How to use the cache effectively on Apache Spark

Did you ever used the DataFrame method cache() to cache your Spark DataFrame? In this post, I want to describe how you can use this method to get better performance.
Apache Spark
Performance
Author
Affiliation

Pedro Duarte Faria

Blip

Published

January 13, 2024

Introduction

I work a lot with Apache Spark on Databricks, and very recently, I encountered some cases of jobs failling because of cached DataFrames ocupying all the memory available, and, as consequence, raising OutOfMemory runtime errors.

In essence, the job was executing a Python notebook that contained some pyspark code. Many Spark DataFrames were being constantly cached by using the DataFrame method cache(). And this pattern was causing the memory to be crowed with more and more caches, until it became full, and caused the job to crash.

In this article, I want to describe how you should use cache() effectively on Apache Spark, and also, explain how this OutOfMemory error happenned.

What is this cache() method?

In Apache Spark we work with Spark DataFrames. They are the core (or the essence) of any Spark application. We model, transform, load and export these objects to get the result we want.

However, in some cases, generating a specific Spark DataFrame can take a long time. Maybe this DataFrame is defined by a heavy query, that involves many and many layers of calculations, or maybe, a huge amount of data needs to be read to calculate/generate this DataFrame.

For these specific cases, we can cache this specific Spark DataFrame. By caching it, we avoid the need to calculate/generate from scratch this DataFrame, over and over again. We calculate it once, and then, we reuse this same data in posterior cases.

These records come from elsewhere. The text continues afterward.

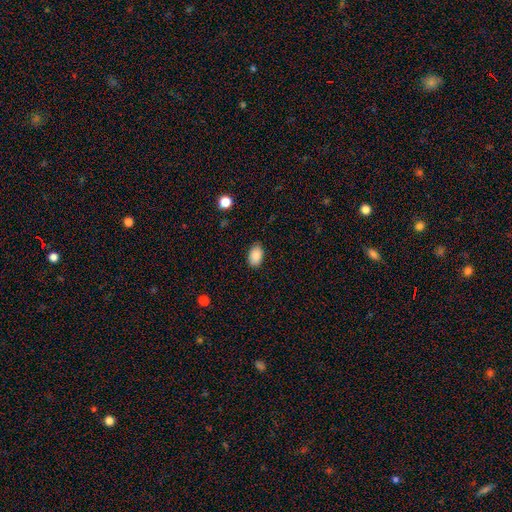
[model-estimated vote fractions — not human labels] A smooth galaxy with no disk features (88%) that is in between round and cigar-shaped (90%).

Vote fractions:
- Smooth or featured? smooth: 88% / star or artifact: 8% / featured or disk: 4%
- How rounded? in between: 90% / round: 9% / cigar-shaped: 1%
- Merging? none: 85% / minor disturbance: 12% / major disturbance: 2% / merger: 1%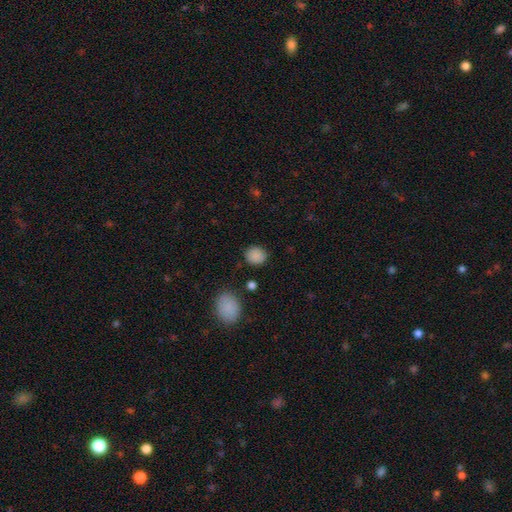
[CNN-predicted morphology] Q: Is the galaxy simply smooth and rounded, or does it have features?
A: smooth — 87%.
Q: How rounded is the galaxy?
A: round — 73%.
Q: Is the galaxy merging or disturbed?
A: none — 83%.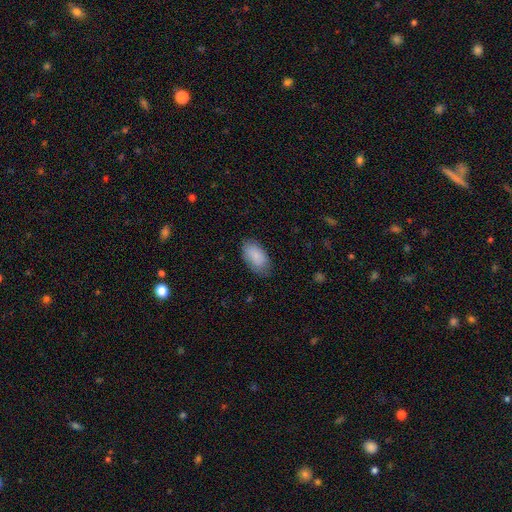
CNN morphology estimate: Smooth or featured: smooth — 86% (featured or disk — 7%)
How rounded: in between — 94% (round — 4%)
Merging: none — 76% (minor disturbance — 19%)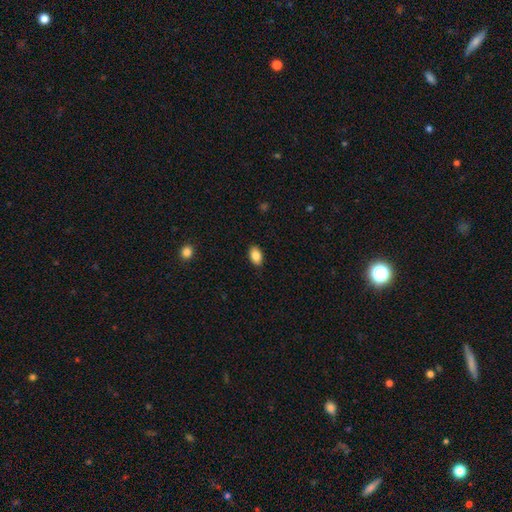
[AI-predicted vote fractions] Smooth or featured? Predicted: smooth (p=0.86). How rounded? Predicted: in between (p=0.90). Merging? Predicted: none (p=0.88).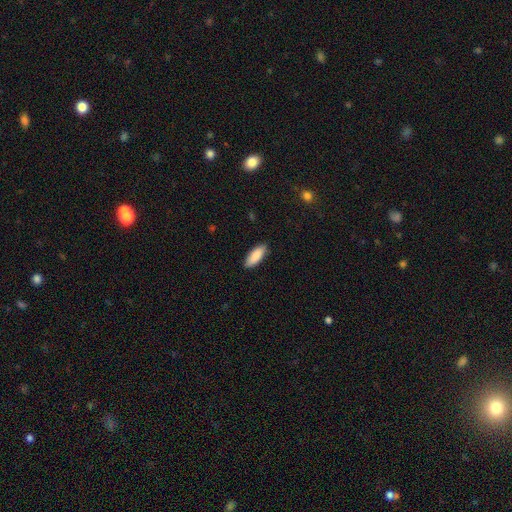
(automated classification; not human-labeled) Smooth or featured? smooth (89%)
How rounded? in between (73%)
Merging? none (87%)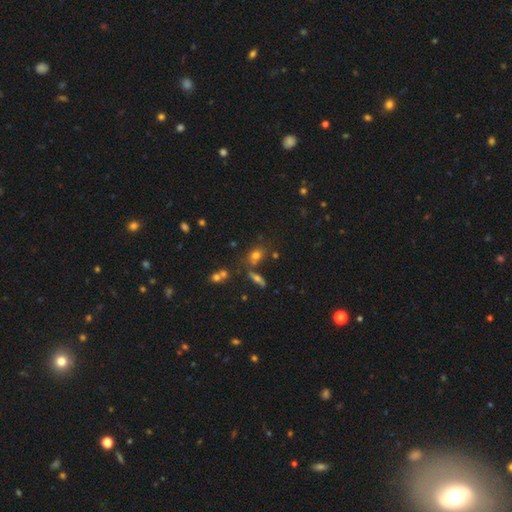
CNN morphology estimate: The model was most divided on "how rounded": in between: 51%, round: 45%, cigar-shaped: 4%. More confident: smooth or featured — smooth (68%); merging — none (64%).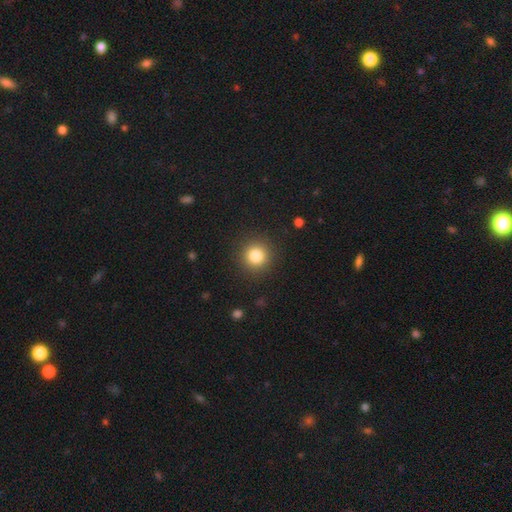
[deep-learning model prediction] smooth_or_featured: smooth (p=0.82) [alt: star or artifact p=0.12]
how_rounded: round (p=0.94) [alt: in between p=0.05]
merging: none (p=0.91) [alt: minor disturbance p=0.06]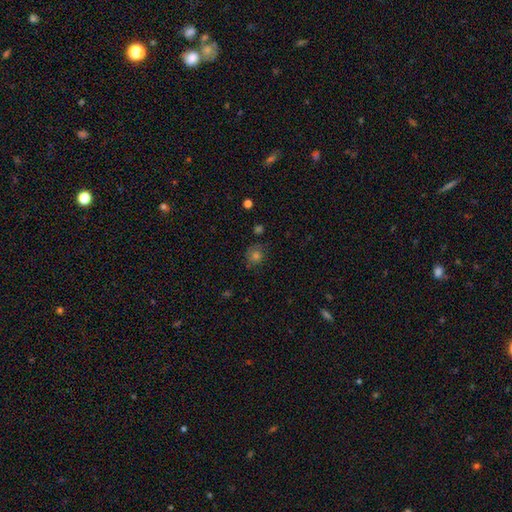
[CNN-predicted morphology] A smooth galaxy with no disk features (59%) that is round (81%). Merging: none (74%).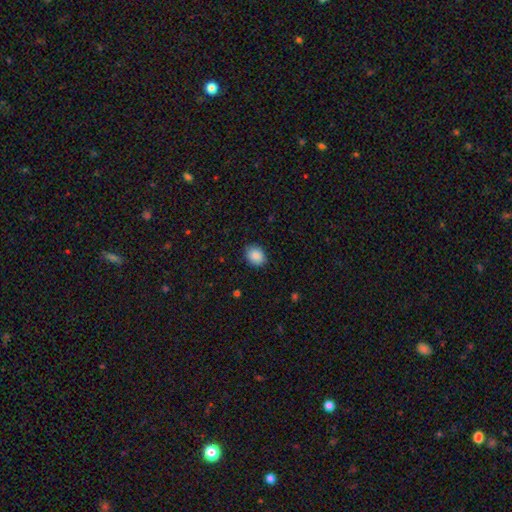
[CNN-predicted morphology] Smooth or featured: smooth — 88% (star or artifact — 8%)
How rounded: round — 53% (in between — 46%)
Merging: none — 87% (minor disturbance — 10%)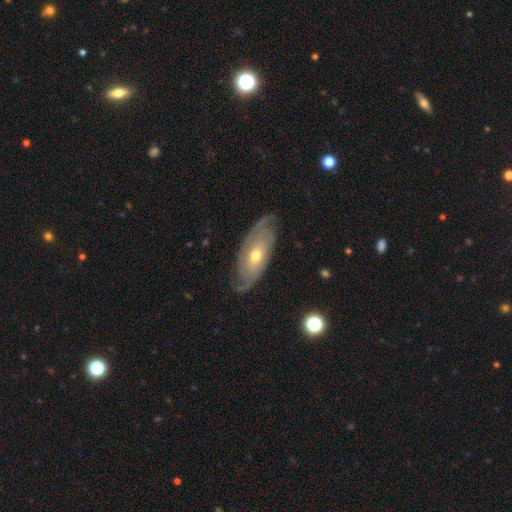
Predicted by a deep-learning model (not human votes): smooth_or_featured: featured or disk (p=0.82) [alt: smooth p=0.12]
disk_edge_on: no (p=0.88) [alt: yes p=0.12]
bar: no (p=0.74) [alt: weak p=0.20]
has_spiral_arms: yes (p=0.93) [alt: no p=0.07]
spiral_winding: tight (p=0.63) [alt: medium p=0.28]
spiral_arm_count: 2 (p=0.54) [alt: can't tell p=0.26]
bulge_size: moderate (p=0.61) [alt: small p=0.34]
merging: none (p=0.80) [alt: minor disturbance p=0.15]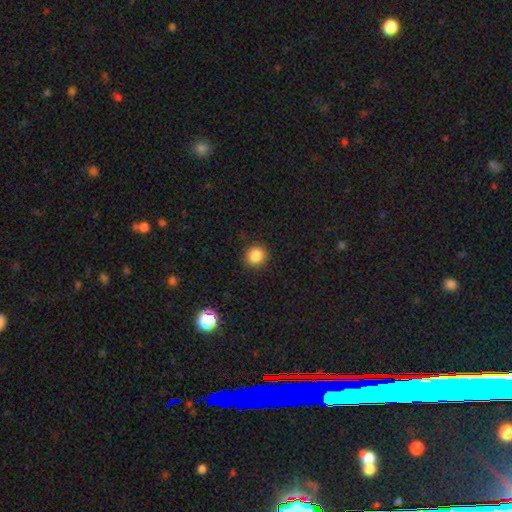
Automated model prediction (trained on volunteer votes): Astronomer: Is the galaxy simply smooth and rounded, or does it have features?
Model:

We do this, by calling the cache() DataFrame method, to mark that specific DataFrame as a “cached DataFrame”. As an example, in the code below, I’m creating a Spark DataFrame called df:

from pyspark.sql import SparkSession
spark = SparkSession.builder.getOrCreate()
from datetime import date
from pyspark.sql import Row

data = [
  Row(id = 1, value = 28.3, date = date(2021,1,1)),
  Row(id = 2, value = 15.8, date = date(2021,1,1)),
  Row(id = 3, value = 20.1, date = date(2021,1,2)),
  Row(id = 4, value = 12.6, date = date(2021,1,3))
]

df = spark.createDataFrame(data)

If I want to cache this DataFrame, all I need to do is to call the cache() method with this df object, like this:

df.cache()

Now, the df DataFrame is marked as a “DataFrame to be cached” by Spark, and if we use this df DataFrame over the next lines of our notebook, instead of Spark recalculating the entire DataFrame each time, it will reuse the data of this DataFrame that was cached. This can make our Spark application much faster, because Spark will not spend more time recalculating the DataFrame.

But is important to note, that in Apache Spark, cache operations are lazy operations. I quickly described this lazy aspect of Spark at Section 3.5 of my pyspark book.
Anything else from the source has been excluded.